Deloitte study | A recession is not inevitable

Deloitte thinks a period of stagflation is more likely

Posted at 5:00 am

Richard Dufour

Richard Dufour
The press

Although a significant slowdown in economic growth is expected in Canada, and in particular in Quebec, from next year, Deloitte does not expect the country to slide back into recession.

“The battle is not lost yet,” says Mario Iacobacci, Partner, Economic Consulting Services, at Deloitte Canada. “It is possible to successfully bring down inflation without triggering a recession. »


Mario Iacobacci, Partner, Business Advisory Services, at Deloitte Canada

The management of this financial advisory firm recognizes that this forecast of avoiding a recession may seem optimistic to some, and that’s a view that differs significantly from consensus.

The most likely scenario, according to Deloitte, is one in which growth slows but inflation cools only slowly. According to Deloitte, a phase of stagflation therefore seems more likely than a recession.

Canada’s gross domestic product (GDP) is expected to grow 3.3% this year before slowing to a pace of just 1.7% next year and 1.5% in 2024, according to a study published on Tuesday by Deloitte forecasters.

The document makes several arguments for resilience.

wealth of private households

In particular, Deloitte notes that Canadians have amassed more than $300 billion in savings during the pandemic, which is helping cushion the rising cost of living and keep Canadians spending.

Household wealth has also increased during the pandemic, she added. “Wealth gains should remain intact and even allow equity markets and house prices to correct. Labor markets in particular are likely to remain saturated during the coming economic downturn. The unemployment rate will remain low as more baby boomers retire. »

Deloitte also notes that there will be an abundance of jobs for working-age Canadians and strong wage growth, a key driver of consumer sentiment.

Less dark than it looks

While tighter monetary policy will push up debt-service costs, Deloitte notes that it will also lower the rate of cost-of-living growth, which is good for consumers.

So the situation is not as bleak as the headlines suggest, Craig Alexander, chief economist at Deloitte Canada, suggests in the study.

The former chief economist at TD Bank agrees that high inflation and rapidly rising interest rates could lead to a recession, “but that’s not a given.”

If inflation doesn’t come down as expected or central banks hike rates above forecasts (ie above 3%) then a recessionary scenario becomes likely, he said.

Beware of autosuggestion

In its study, Deloitte affirms that we must not forget that recessions can be psychological events.

Self-fulfilling predictions occur when everyone expects a recession and pretends it is inevitable.

Deloitte, in its study

Deloitte expects price pressures to ease slowly as inflation peaks near its current rate of just under 8% in the third quarter of this year, before gradually declining. “On the other hand, it will not reach the 2 percent target set by the Bank of Canada at least before 2025.”

In response to high inflation, the Bank of Canada began raising its overnight interest rate target this year.

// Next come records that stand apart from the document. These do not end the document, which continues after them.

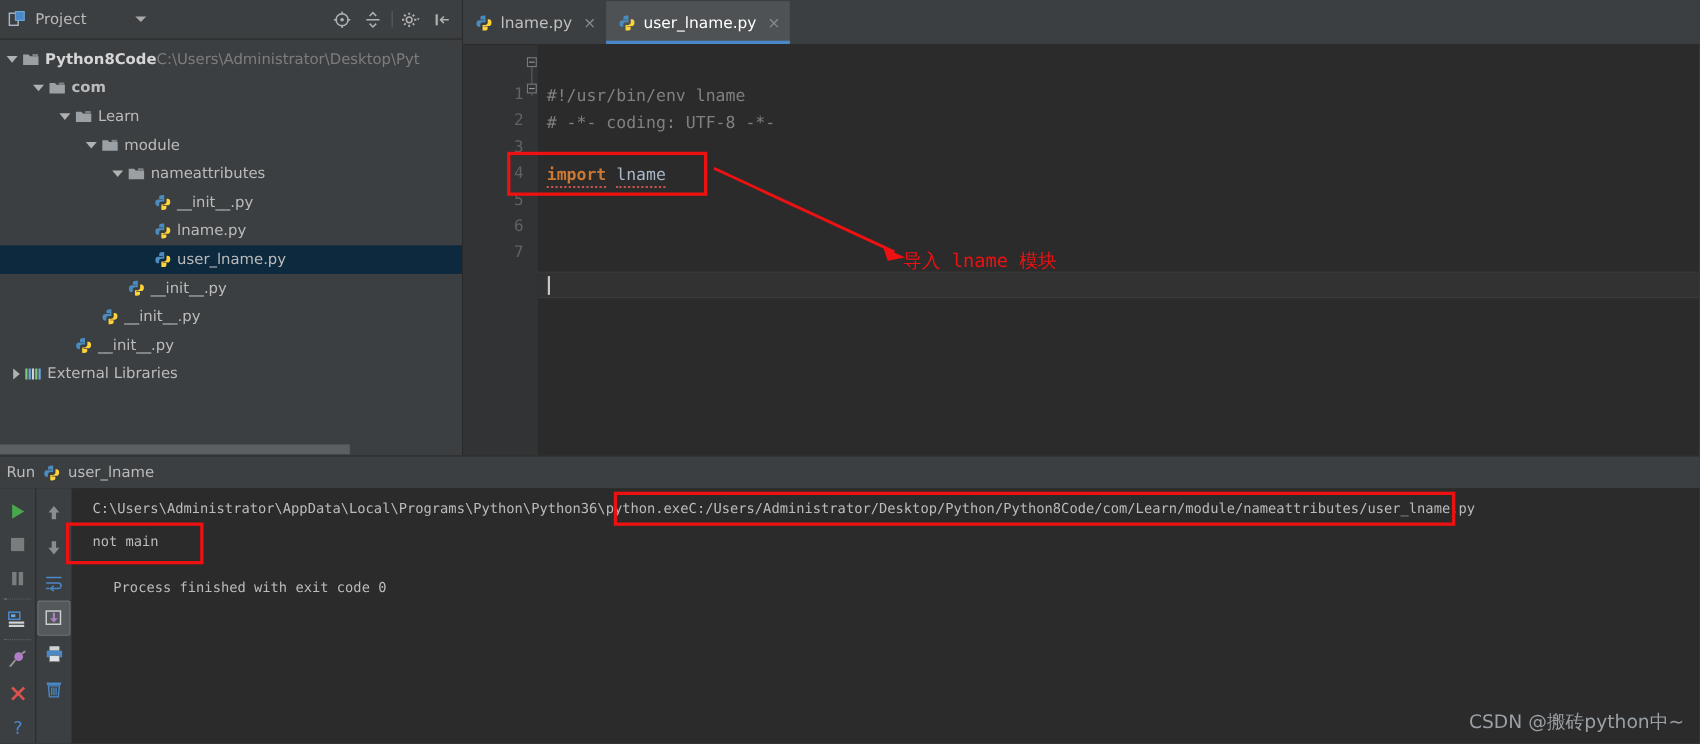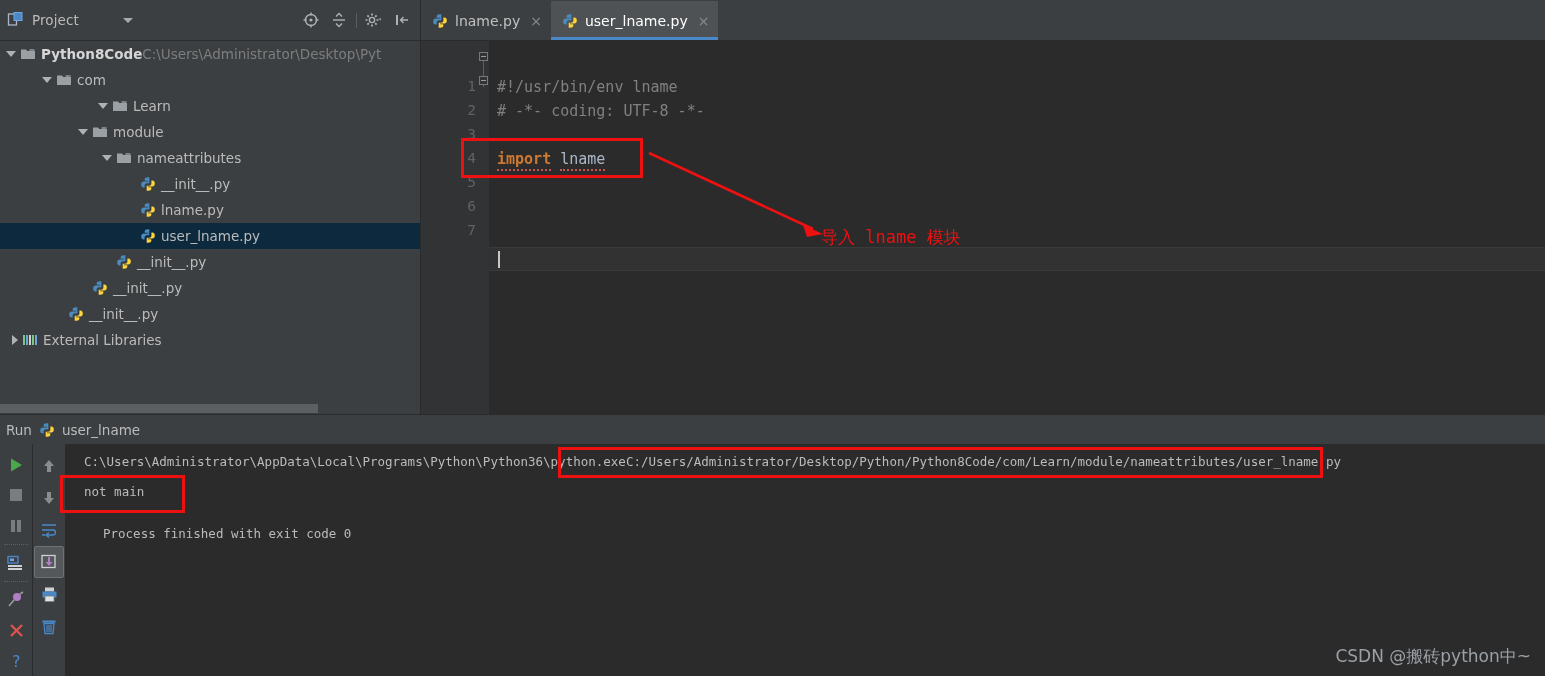--- a/index.html
+++ b/index.html
@@ -6,21 +6,21 @@
   html, body {
     width: 1545px; height: 676px;
     background: #3c3f41;
     font-family: "DejaVu Sans", "Liberation Sans", sans-serif;
     overflow: hidden;
   }
   #app { position: relative; width: 1545px; height: 676px; }
 
   
   .proj-header {
-    position: absolute; left: 0; top: 0; width: 420px; height: 41px;
+    position: absolute; left: 0; top: 0; width: 420px; height: 36px;
     background: #3c3f41; display: flex; align-items: center;
     border-bottom: 1px solid #2b2b2b;
   }
   .proj-header .ph-icon { margin-left: 7px; width: 18px; height: 18px; display:block; }
   .proj-header .ph-label {
     color: #bbbbbb; font-size: 13.5px; margin-left: 7px; letter-spacing: .1px;
   }
   .proj-header .ph-caret {
     margin-left: 44px; width: 0; height: 0;
     border-left: 5px solid transparent; border-right: 5px solid transparent;
@@ -221,29 +221,29 @@
   <div class="tree" id="tree">
       <div class="trow" style="padding-left: 6px;">
         <span class="tw open"></span>
         <svg viewBox="0 0 16 16" class="ticon">
           <path d="M1 3.5h5l1.3 1.6H15V13H1z" fill="#9aa0a3"></path>
           <path d="M9.5 3h5v2h-5z" fill="#7c8285"></path>
         </svg>
         <span class="tlabel bold">Python8Code</span>
         <span class="tpath">C:\Users\Administrator\Desktop\Pyt</span>
       </div>
-      <div class="trow" style="padding-left: 42px;">
+      <div class="trow" style="padding-left: 30px; font-weight: bold;">
         <span class="tw open"></span>
         <svg viewBox="0 0 16 16" class="ticon">
           <path d="M1 3.5h5l1.3 1.6H15V13H1z" fill="#9aa0a3"></path>
           <path d="M9.5 3h5v2h-5z" fill="#7c8285"></path>
         </svg>
         <span class="tlabel">com</span>
       </div>
-      <div class="trow" style="padding-left: 54px; margin-left: 44px;">
+      <div class="trow" style="padding-left: 54px;">
         <span class="tw open"></span>
         <svg viewBox="0 0 16 16" class="ticon">
           <path d="M1 3.5h5l1.3 1.6H15V13H1z" fill="#9aa0a3"></path>
           <path d="M9.5 3h5v2h-5z" fill="#7c8285"></path>
         </svg>
         <span class="tlabel">Learn</span>
       </div>
       <div class="trow" style="padding-left: 78px;">
         <span class="tw open"></span>
         <svg viewBox="0 0 16 16" class="ticon">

Deloitte expects another rate hike in July (50 basis points), followed by hikes of another 25 points in September, October and December. “A final hike in early 2023 would bring the overnight rate to 3%, which should then stabilise. »

Profitable for Quebec?

With inflation higher in the US, the Federal Reserve favors a more aggressive pace of tightening, leading Deloitte to expect the fed funds rate to hit 3% by the end of this year.

Deloitte believes that Quebec will benefit from strong growth in public spending in the near term, but high inflation will hurt consumer spending power.

“Combined with weaker population growth, this phenomenon will put pressure on household spending and investment. »

Tightening of the job market is another factor affecting growth, and to that end Deloitte points out that Quebec has the second highest job vacancy rate in the country after British Columbia. According to Deloitte, Quebec’s real GDP is likely to grow by 2.9% this year before leveling off at 1.3% next year.

The “normal” growth rate, when there is no negative or positive shock, is closer to around 1.5%, says Mario Iacobacci.